In giving me this honorary Ph.D. in the humanities, and I have truly been honored, I was asked to speak to the graduating students. It was hinted that my speech should be inspirational. However I was not told what I was to inspire you to do, so I am on my own.
There are lots of options. I could try to inspire you to plant an herb garden, or to learn how skillfully to manipulate a skate board; or to become anthropologists and carry brief cases; or join the Audubon Society (this is a commercial) to help reestablish the depleting ozone layer; or, better yet, sell spotted owl Tshirts in a timber-dependent community. There are, as I said, lots of options.
I'll start with giving advice by the traditional route toward reaching your goal (if you have any) that was cooked up by some remote Chinese philosopher. He or she said (in Chinese, of course) that to go one thousand miles one must take the first step. Unfortunately, he or she didn't say what to do next. We are left with one foot in the air.
Maybe the best I can do for you is to give you a lot of unsolicited advice. If your goal in life is to be happy, as mine once was, my advice to you is to stay right where you are. Just keep on going to school as long as you can get away with it. Then if that becomes impractical, just move in with your folks and stay there.

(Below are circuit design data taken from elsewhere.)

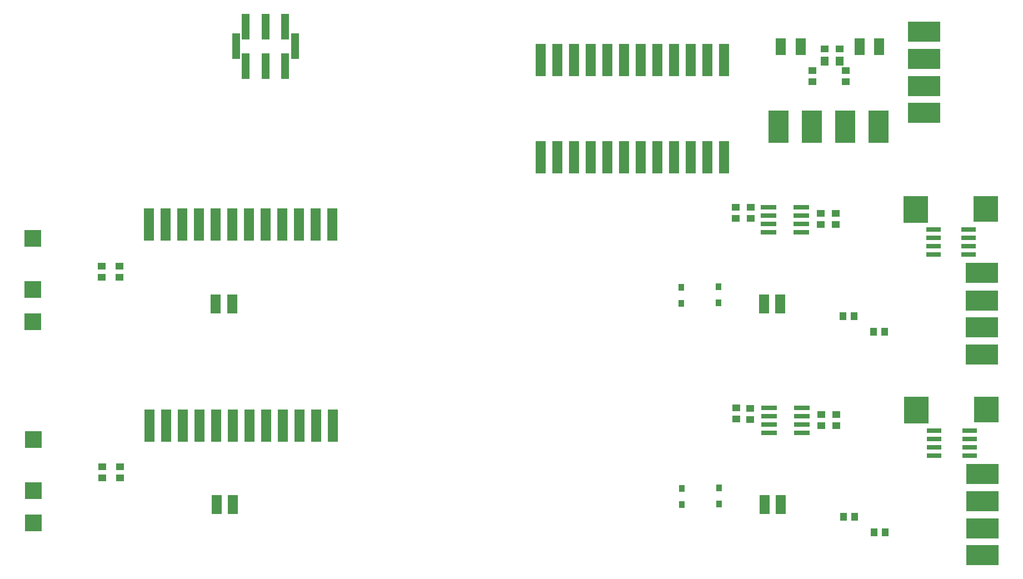
<source format=gbr>
%FSLAX34Y34*%
%MOMM*%
%LNSMDMASK_TOP*%
G71*
G01*
%ADD10R,1.200X1.100*%
%ADD11R,1.200X1.450*%
%ADD12R,3.050X5.000*%
%ADD13R,1.500X2.600*%
%ADD14R,2.200X0.700*%
%ADD15R,3.800X4.000*%
%ADD16R,3.800X4.050*%
%ADD17R,5.000X3.050*%
%ADD18R,1.500X3.000*%
%ADD19R,1.550X5.000*%
%ADD20R,0.900X1.050*%
%ADD21R,1.100X1.200*%
%ADD22R,2.500X2.500*%
%ADD23R,2.400X0.800*%
%ADD24R,1.300X4.000*%
%LPD*%
X1209600Y1326200D02*
G54D10*
D03*
X1209600Y1309200D02*
G54D10*
D03*
X1259600Y1326200D02*
G54D10*
D03*
X1259600Y1309200D02*
G54D10*
D03*
X1227600Y1359200D02*
G54D10*
D03*
X1227600Y1340200D02*
G54D11*
D03*
X1250600Y1359200D02*
G54D10*
D03*
X1250600Y1340200D02*
G54D11*
D03*
X1208500Y1240300D02*
G54D12*
D03*
X1259300Y1240300D02*
G54D12*
D03*
X1310100Y1240300D02*
G54D12*
D03*
X1157700Y1240300D02*
G54D12*
D03*
X1161100Y1362700D02*
G54D13*
D03*
X1191100Y1362700D02*
G54D13*
D03*
X1281100Y1362700D02*
G54D13*
D03*
X1311100Y1362700D02*
G54D13*
D03*
X1393400Y1083500D02*
G54D14*
D03*
X1393400Y1070800D02*
G54D14*
D03*
X1393400Y1058100D02*
G54D14*
D03*
X1393400Y1045400D02*
G54D14*
D03*
X1447400Y1045400D02*
G54D14*
D03*
X1447400Y1058100D02*
G54D14*
D03*
X1447400Y1070800D02*
G54D14*
D03*
X1447400Y1083500D02*
G54D14*
D03*
X1473400Y1115500D02*
G54D15*
D03*
X1366400Y1114500D02*
G54D16*
D03*
X1467400Y1017500D02*
G54D17*
D03*
X1467400Y975500D02*
G54D17*
D03*
X1467400Y934500D02*
G54D17*
D03*
X1467400Y893500D02*
G54D17*
D03*
X300200Y970500D02*
G54D18*
D03*
X325100Y970500D02*
G54D18*
D03*
X1135200Y970500D02*
G54D18*
D03*
X1160100Y970500D02*
G54D18*
D03*
X1135200Y970500D02*
G54D18*
D03*
X1160100Y970500D02*
G54D18*
D03*
X477700Y1091000D02*
G54D19*
D03*
X452300Y1091000D02*
G54D19*
D03*
X426900Y1091000D02*
G54D19*
D03*
X401500Y1091000D02*
G54D19*
D03*
X376100Y1091000D02*
G54D19*
D03*
X350700Y1091000D02*
G54D19*
D03*
X325300Y1091000D02*
G54D19*
D03*
X299900Y1091000D02*
G54D19*
D03*
X274500Y1091000D02*
G54D19*
D03*
X249100Y1091000D02*
G54D19*
D03*
X223700Y1091000D02*
G54D19*
D03*
X198300Y1091000D02*
G54D19*
D03*
X1009344Y970953D02*
G54D20*
D03*
X1009344Y995653D02*
G54D20*
D03*
X1066344Y971753D02*
G54D20*
D03*
X1066344Y996453D02*
G54D20*
D03*
X1272800Y952000D02*
G54D21*
D03*
X1255800Y952000D02*
G54D21*
D03*
X1319000Y928100D02*
G54D21*
D03*
X1302000Y928100D02*
G54D21*
D03*
X21000Y1070000D02*
G54D22*
D03*
X21000Y992000D02*
G54D22*
D03*
X21000Y943000D02*
G54D22*
D03*
X126000Y1011000D02*
G54D10*
D03*
X126000Y1028000D02*
G54D10*
D03*
X153000Y1011000D02*
G54D10*
D03*
X153000Y1028000D02*
G54D10*
D03*
X1142066Y1117801D02*
G54D23*
D03*
X1142066Y1105101D02*
G54D23*
D03*
X1142066Y1092401D02*
G54D23*
D03*
X1142067Y1079701D02*
G54D23*
D03*
X1192066Y1079701D02*
G54D23*
D03*
X1192066Y1092401D02*
G54D23*
D03*
X1192066Y1105101D02*
G54D23*
D03*
X1192066Y1117801D02*
G54D23*
D03*
X1222000Y1091000D02*
G54D10*
D03*
X1222000Y1108000D02*
G54D10*
D03*
X1245000Y1091000D02*
G54D10*
D03*
X1245000Y1108000D02*
G54D10*
D03*
X1092000Y1118000D02*
G54D10*
D03*
X1092000Y1101000D02*
G54D10*
D03*
X1115000Y1101000D02*
G54D10*
D03*
X1115000Y1118000D02*
G54D10*
D03*
X1394400Y777500D02*
G54D14*
D03*
X1394400Y764800D02*
G54D14*
D03*
X1394400Y752100D02*
G54D14*
D03*
X1394400Y739400D02*
G54D14*
D03*
X1448400Y739400D02*
G54D14*
D03*
X1448400Y752100D02*
G54D14*
D03*
X1448400Y764800D02*
G54D14*
D03*
X1448400Y777500D02*
G54D14*
D03*
X1474400Y809500D02*
G54D15*
D03*
X1367400Y808500D02*
G54D16*
D03*
X1468400Y711500D02*
G54D17*
D03*
X1468400Y669500D02*
G54D17*
D03*
X1468400Y628500D02*
G54D17*
D03*
X1468400Y587500D02*
G54D17*
D03*
X301200Y664500D02*
G54D18*
D03*
X326100Y664500D02*
G54D18*
D03*
X1136200Y664500D02*
G54D18*
D03*
X1161100Y664500D02*
G54D18*
D03*
X1136200Y664500D02*
G54D18*
D03*
X1161100Y664500D02*
G54D18*
D03*
X478700Y785000D02*
G54D19*
D03*
X453300Y785000D02*
G54D19*
D03*
X427900Y785000D02*
G54D19*
D03*
X402500Y785000D02*
G54D19*
D03*
X377100Y785000D02*
G54D19*
D03*
X351700Y785000D02*
G54D19*
D03*
X326300Y785000D02*
G54D19*
D03*
X300900Y785000D02*
G54D19*
D03*
X275500Y785000D02*
G54D19*
D03*
X250100Y785000D02*
G54D19*
D03*
X224700Y785000D02*
G54D19*
D03*
X199300Y785000D02*
G54D19*
D03*
X1010344Y664953D02*
G54D20*
D03*
X1010344Y689653D02*
G54D20*
D03*
X1067344Y665753D02*
G54D20*
D03*
X1067344Y690453D02*
G54D20*
D03*
X1273800Y646000D02*
G54D21*
D03*
X1256800Y646000D02*
G54D21*
D03*
X1320000Y622100D02*
G54D21*
D03*
X1303000Y622100D02*
G54D21*
D03*
X22000Y764000D02*
G54D22*
D03*
X22000Y686000D02*
G54D22*
D03*
X22000Y637000D02*
G54D22*
D03*
X127000Y705000D02*
G54D10*
D03*
X127000Y722000D02*
G54D10*
D03*
X154000Y705000D02*
G54D10*
D03*
X154000Y722000D02*
G54D10*
D03*
X1143066Y811801D02*
G54D23*
D03*
X1143066Y799101D02*
G54D23*
D03*
X1143066Y786401D02*
G54D23*
D03*
X1143067Y773701D02*
G54D23*
D03*
X1193066Y773701D02*
G54D23*
D03*
X1193066Y786401D02*
G54D23*
D03*
X1193066Y799101D02*
G54D23*
D03*
X1193066Y811801D02*
G54D23*
D03*
X1223000Y785000D02*
G54D10*
D03*
X1223000Y802000D02*
G54D10*
D03*
X1246000Y785000D02*
G54D10*
D03*
X1246000Y802000D02*
G54D10*
D03*
X1093000Y812000D02*
G54D10*
D03*
X1093000Y795000D02*
G54D10*
D03*
X1114000Y794000D02*
G54D10*
D03*
X1114000Y811000D02*
G54D10*
D03*
X1379400Y1385500D02*
G54D17*
D03*
X1379400Y1343500D02*
G54D17*
D03*
X1379400Y1302500D02*
G54D17*
D03*
X1379400Y1261500D02*
G54D17*
D03*
X1074700Y1194000D02*
G54D19*
D03*
X1049300Y1194000D02*
G54D19*
D03*
X1023900Y1194000D02*
G54D19*
D03*
X998500Y1194000D02*
G54D19*
D03*
X973100Y1194000D02*
G54D19*
D03*
X947700Y1194000D02*
G54D19*
D03*
X922300Y1194000D02*
G54D19*
D03*
X896900Y1194000D02*
G54D19*
D03*
X871500Y1194000D02*
G54D19*
D03*
X846100Y1194000D02*
G54D19*
D03*
X820700Y1194000D02*
G54D19*
D03*
X795300Y1194000D02*
G54D19*
D03*
X1074700Y1342000D02*
G54D19*
D03*
X1049300Y1342000D02*
G54D19*
D03*
X1023900Y1342000D02*
G54D19*
D03*
X998500Y1342000D02*
G54D19*
D03*
X973100Y1342000D02*
G54D19*
D03*
X947700Y1342000D02*
G54D19*
D03*
X922300Y1342000D02*
G54D19*
D03*
X896900Y1342000D02*
G54D19*
D03*
X871500Y1342000D02*
G54D19*
D03*
X846100Y1342000D02*
G54D19*
D03*
X820700Y1342000D02*
G54D19*
D03*
X795300Y1342000D02*
G54D19*
D03*
X331000Y1363000D02*
G54D24*
D03*
X421000Y1363000D02*
G54D24*
D03*
X346000Y1393000D02*
G54D24*
D03*
X376000Y1393000D02*
G54D24*
D03*
X406000Y1393000D02*
G54D24*
D03*
X406000Y1333000D02*
G54D24*
D03*
X376000Y1333000D02*
G54D24*
D03*
X346000Y1333000D02*
G54D24*
D03*
M02*

</source>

If they lock you out some night, then get married and move in with your inlaws. This may not work out, but you can try it.
I wish I had someone give me this advice when I was young, because, let me tell you, it is really rough out here. In all my many years I haven't yet adjusted to most of the things I have run into, such as: answering machines that say: "For other options press one"; and expired credit cards; and running out of gas on the freeway during the rushhour; dead batteries; and unremitting toil on some 40 hour a week job; or heavy rain on the Fourth of July, year after year after year; and, finally, preparing phony resumes. I could go on and on, but I must keep an eye on the clock.

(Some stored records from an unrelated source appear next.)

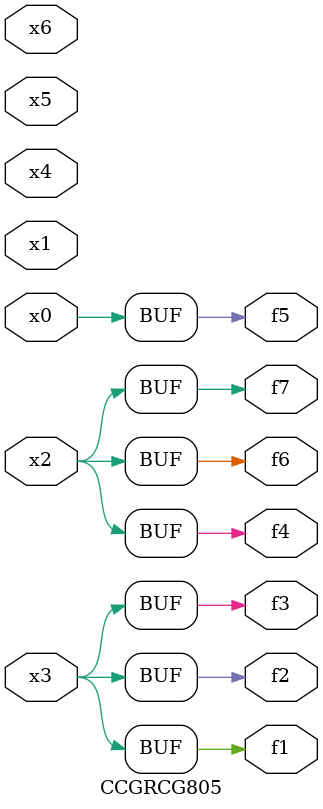
<source format=v>
module CCGRCG805(
	input x0, x1, x2, x3, x4, x5, x6,
	output f1, f2, f3, f4, f5, f6, f7
);
	assign f1 = x3;
	assign f2 = x3;
	assign f3 = x3;
	assign f4 = x2;
	assign f5 = x0;
	assign f6 = x2;
	assign f7 = x2;
endmodule

</source>
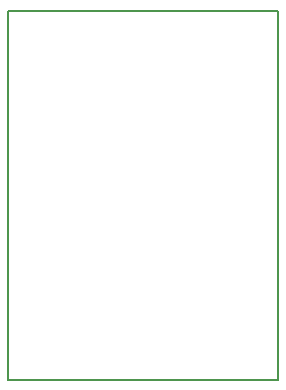
<source format=gm1>
G04 MADE WITH FRITZING*
G04 WWW.FRITZING.ORG*
G04 DOUBLE SIDED*
G04 HOLES PLATED*
G04 CONTOUR ON CENTER OF CONTOUR VECTOR*
%ASAXBY*%
%FSLAX23Y23*%
%MOIN*%
%OFA0B0*%
%SFA1.0B1.0*%
%ADD10R,0.907169X1.238290*%
%ADD11C,0.008000*%
%ADD10C,0.008*%
%LNCONTOUR*%
G90*
G70*
G54D10*
G54D11*
X4Y1234D02*
X903Y1234D01*
X903Y4D01*
X4Y4D01*
X4Y1234D01*
D02*
G04 End of contour*
M02*
</source>
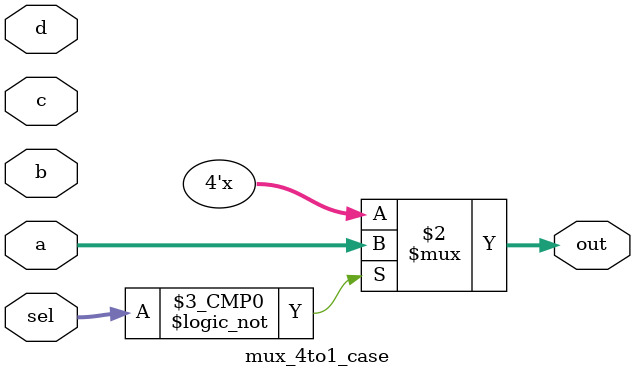
<source format=v>
module mux_4to1_case ( input [3:0] a,                 // 4-bit input called a
                       input [3:0] b,                 // 4-bit input called b
                       input [3:0] c,                 // 4-bit input called c
                       input [3:0] d,                 // 4-bit input called d
                       input [1:0] sel,               // input sel used to select between a,b,c,d
                       output reg [3:0] out);         // 4-bit output based on input sel

   // This always block gets executed whenever a/b/c/d/sel changes value
   // When that happens, based on value in sel, output is assigned to either a/b/c/d
   always @ (a or b or c or d or sel) begin
      case (sel)
         2'b00 : out <= a;
         2'b00 : out <= b;
         2'b00 : out <= c;
         2'b00 : out <= d;
      endcase
   end
endmodule
</source>
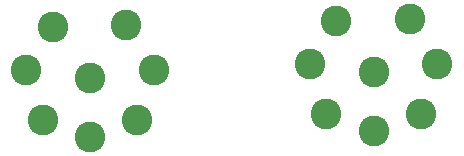
<source format=gts>
G04*
G04 #@! TF.GenerationSoftware,Altium Limited,Altium Designer,20.0.10 (225)*
G04*
G04 Layer_Color=8388736*
%FSLAX25Y25*%
%MOIN*%
G70*
G01*
G75*
%ADD11C,0.10249*%
D11*
X309500Y331500D02*
D03*
X297500Y314000D02*
D03*
X285000Y331000D02*
D03*
X276240Y316500D02*
D03*
X318760D02*
D03*
X281752Y299787D02*
D03*
X297500Y294315D02*
D03*
X313248Y299787D02*
D03*
X404000Y333500D02*
D03*
X392000Y316000D02*
D03*
X379500Y333000D02*
D03*
X370740Y318500D02*
D03*
X413260D02*
D03*
X376252Y301787D02*
D03*
X392000Y296315D02*
D03*
X407748Y301787D02*
D03*
M02*

</source>
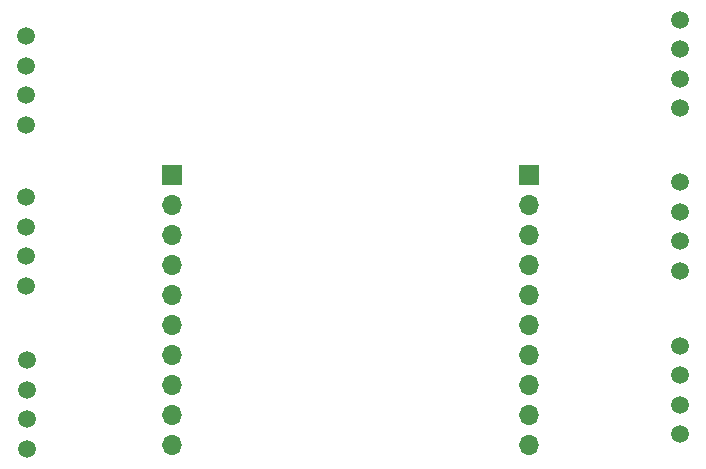
<source format=gbr>
%TF.GenerationSoftware,KiCad,Pcbnew,7.0.2*%
%TF.CreationDate,2024-03-21T19:14:15+01:00*%
%TF.ProjectId,Support_TTGO,53757070-6f72-4745-9f54-54474f2e6b69,rev?*%
%TF.SameCoordinates,Original*%
%TF.FileFunction,Soldermask,Top*%
%TF.FilePolarity,Negative*%
%FSLAX46Y46*%
G04 Gerber Fmt 4.6, Leading zero omitted, Abs format (unit mm)*
G04 Created by KiCad (PCBNEW 7.0.2) date 2024-03-21 19:14:15*
%MOMM*%
%LPD*%
G01*
G04 APERTURE LIST*
%ADD10C,1.500000*%
%ADD11R,1.700000X1.700000*%
%ADD12O,1.700000X1.700000*%
G04 APERTURE END LIST*
D10*
%TO.C,J3*%
X168320000Y-105460000D03*
X168320000Y-102960000D03*
X168320000Y-100460000D03*
X168320000Y-97960000D03*
%TD*%
D11*
%TO.C,J1*%
X125300000Y-83500000D03*
D12*
X125300000Y-86040000D03*
X125300000Y-88580000D03*
X125300000Y-91120000D03*
X125300000Y-93660000D03*
X125300000Y-96200000D03*
X125300000Y-98740000D03*
X125300000Y-101280000D03*
X125300000Y-103820000D03*
X125300000Y-106360000D03*
%TD*%
%TO.C, *%
X155500000Y-106360000D03*
X155500000Y-103820000D03*
X155500000Y-101280000D03*
X155500000Y-98740000D03*
X155500000Y-96200000D03*
X155500000Y-93660000D03*
X155500000Y-91120000D03*
X155500000Y-88580000D03*
X155500000Y-86040000D03*
D11*
X155500000Y-83500000D03*
%TD*%
D10*
%TO.C,J8*%
X168240000Y-77860000D03*
X168240000Y-75360000D03*
X168240000Y-72860000D03*
X168240000Y-70360000D03*
%TD*%
%TO.C,J7*%
X112880000Y-71760000D03*
X112880000Y-74260000D03*
X112880000Y-76760000D03*
X112880000Y-79260000D03*
%TD*%
%TO.C,J4*%
X168300000Y-91610000D03*
X168300000Y-89110000D03*
X168300000Y-86610000D03*
X168300000Y-84110000D03*
%TD*%
%TO.C,J6*%
X112920000Y-85400000D03*
X112920000Y-87900000D03*
X112920000Y-90400000D03*
X112920000Y-92900000D03*
%TD*%
%TO.C,J5*%
X112990000Y-99210000D03*
X112990000Y-101710000D03*
X112990000Y-104210000D03*
X112990000Y-106710000D03*
%TD*%
M02*

</source>
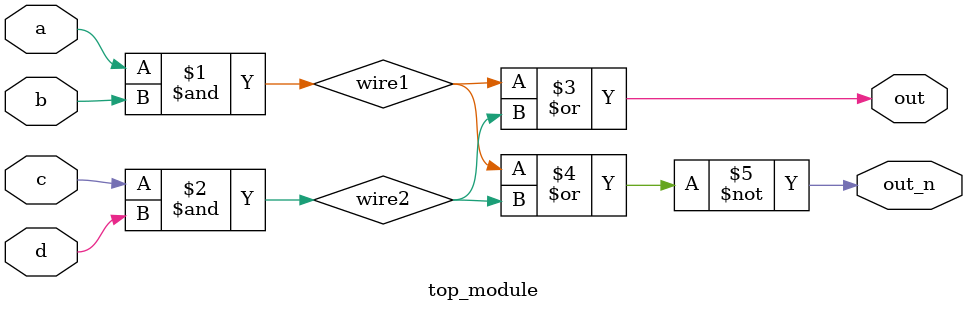
<source format=v>
`default_nettype none
module top_module(
    input a,
    input b,
    input c,
    input d,
    output out,
    output out_n
); 
    
    wire wire1, wire2;
    assign wire1 = a & b;
    assign wire2 = c & d;
    assign out = wire1 | wire2;
    assign out_n = ~(wire1 | wire2);

endmodule
</source>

Also, since I have run out of inspirational ideas I will fill up the time left to me by telling you a story.
You most likely have heard it before because I first heard it many years ago in Bellingham, in a cafe, having lunch with a drama student who had a part in the Mikado. Do you go in for that sort of thing at the Seattle University?
Here is the story: A couple of dedicated baseball players were worried about the hereafter that is, whether they played baseball in Heaven. They agreed that who died first would come back and tell the survivor if they played baseball up there.
One died. A couple of weeks later the survivor heard his friend's voice: "It's me, Bill. I have good news and bad news. First the good news. Yes, we do play baseball in Heaven. The bad news is that we have a game scheduled for next Friday.
and you're pitching."
I know that upon graduating with you I will probably be known as Dr. Wolf. However, you can all just call me "Doc".